慌てて、顔を上げると……ゆっくりとその長い睫毛が持ち上げられた。
「……綾音!」
「……赤ちゃん……は?」
その瞳の焦点が俺に定まった途端、掠れた声が問いかける。
その目は心配そうに揺れている。
安心させるように手を繋いで、綾音の耳元で、今の現状を教えた。
「綾音。今、綾音は切迫流産になっているんだ。
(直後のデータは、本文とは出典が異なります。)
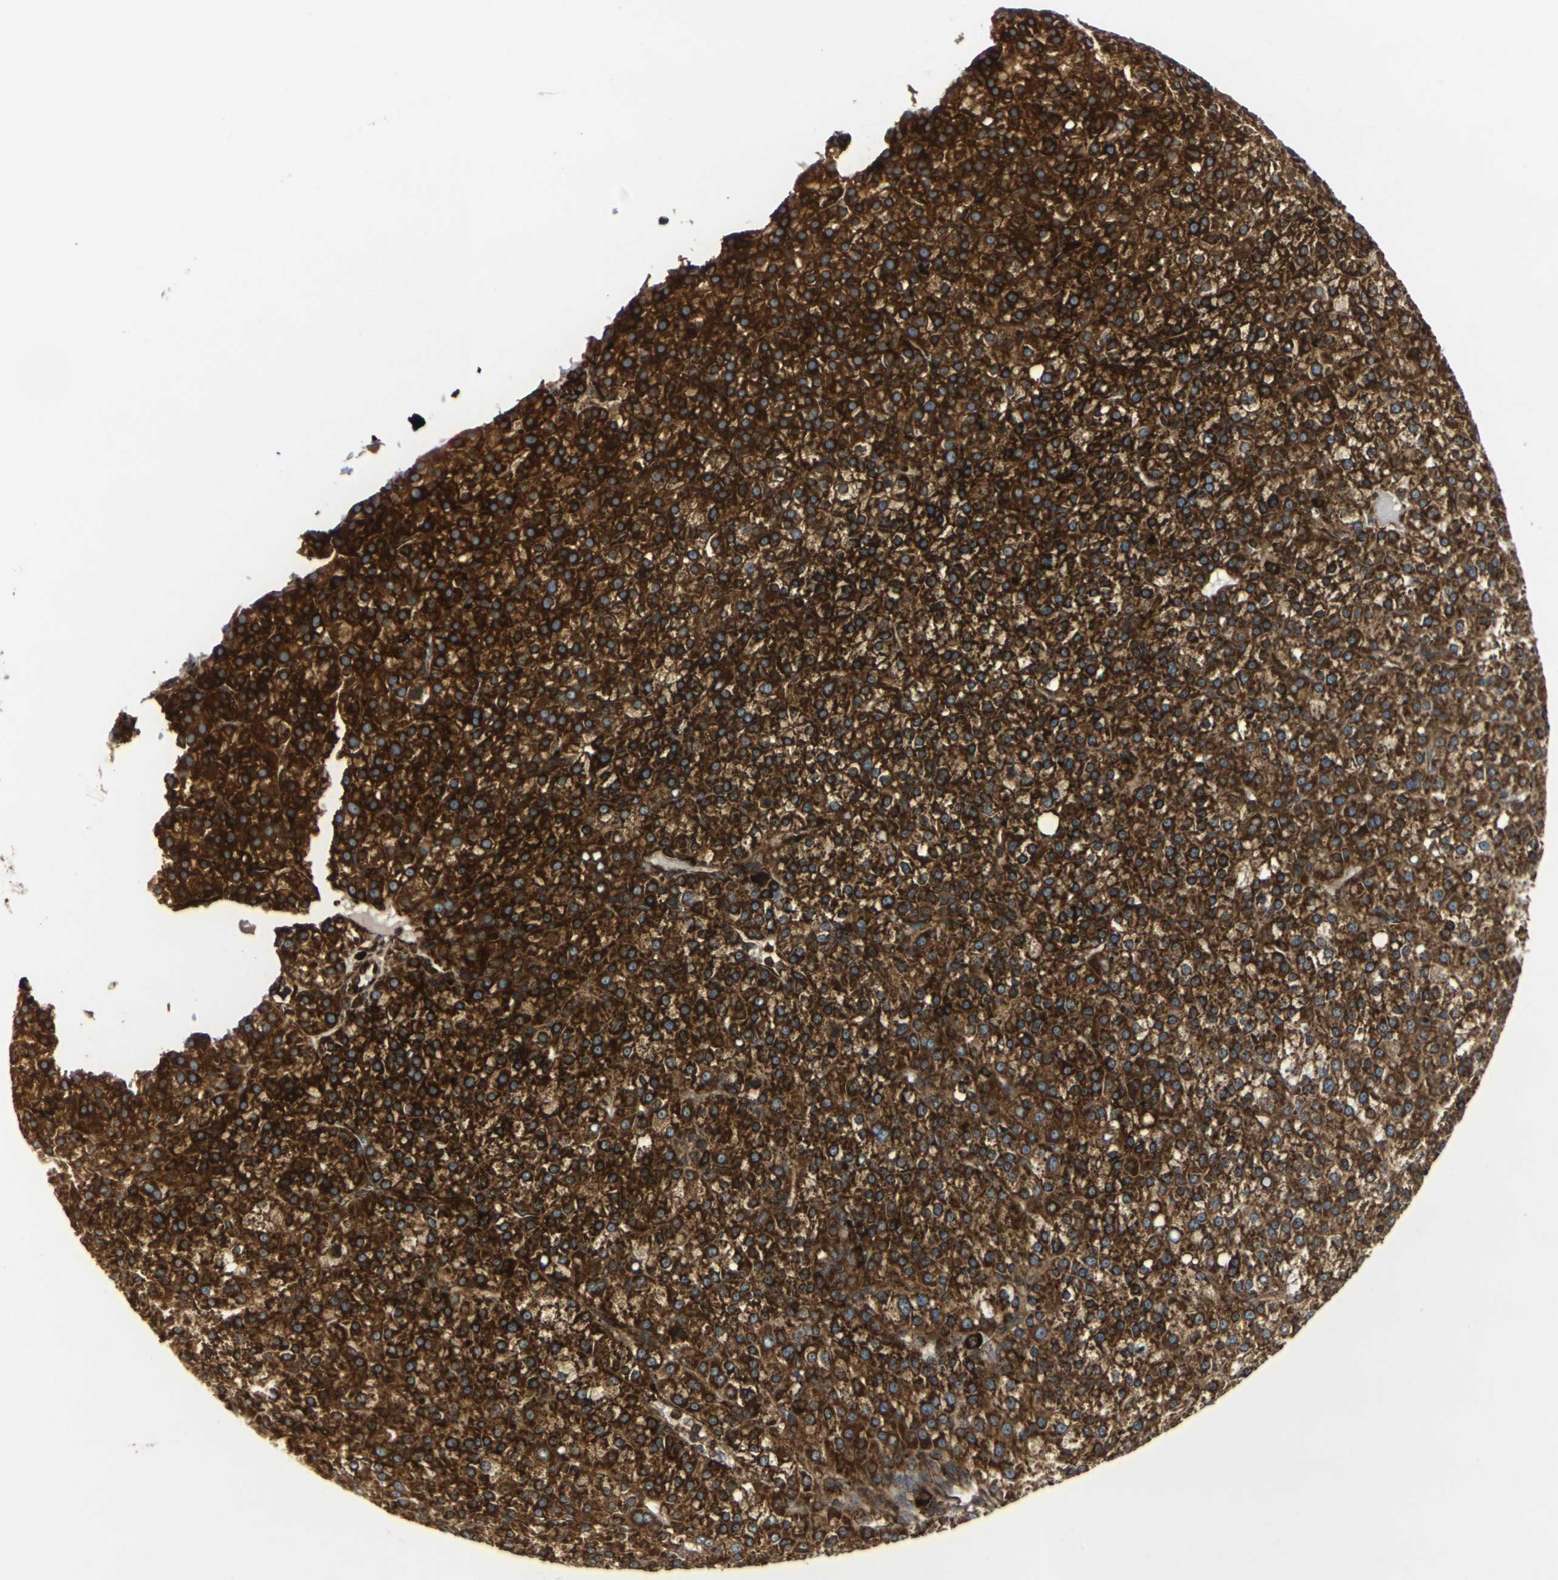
{"staining": {"intensity": "strong", "quantity": ">75%", "location": "cytoplasmic/membranous"}, "tissue": "liver cancer", "cell_type": "Tumor cells", "image_type": "cancer", "snomed": [{"axis": "morphology", "description": "Carcinoma, Hepatocellular, NOS"}, {"axis": "topography", "description": "Liver"}], "caption": "Hepatocellular carcinoma (liver) stained with immunohistochemistry (IHC) exhibits strong cytoplasmic/membranous expression in approximately >75% of tumor cells. The staining is performed using DAB brown chromogen to label protein expression. The nuclei are counter-stained blue using hematoxylin.", "gene": "MARCHF2", "patient": {"sex": "female", "age": 58}}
流産はしていないけれど、まだ油断はできない状態」
「そんな……!」
綾音の眉間に皺が寄り、悲痛な声を上げる。
落ち着かせるために、その手をトントンと叩いた。
「落ち着いて。だけど、安静にしていれば、必ず助かるから。1週間、赤ちゃんのためにも、入院してほしい」
1週間というワードに綾音の表情が曇る。彼女が何かを言う前に、俺が口を開けた。
「仕事のほうは気にするな。綾音の一番の仕事は子供の命を守ること」
「……それは、そうなんだけど……」
「矢田部長もお前と赤ちゃんのこと心配してたからな。安静にしろ」
「……はい」
綾音の言葉に俺が頷くと、ようやく綾音は微笑みを返してくれた。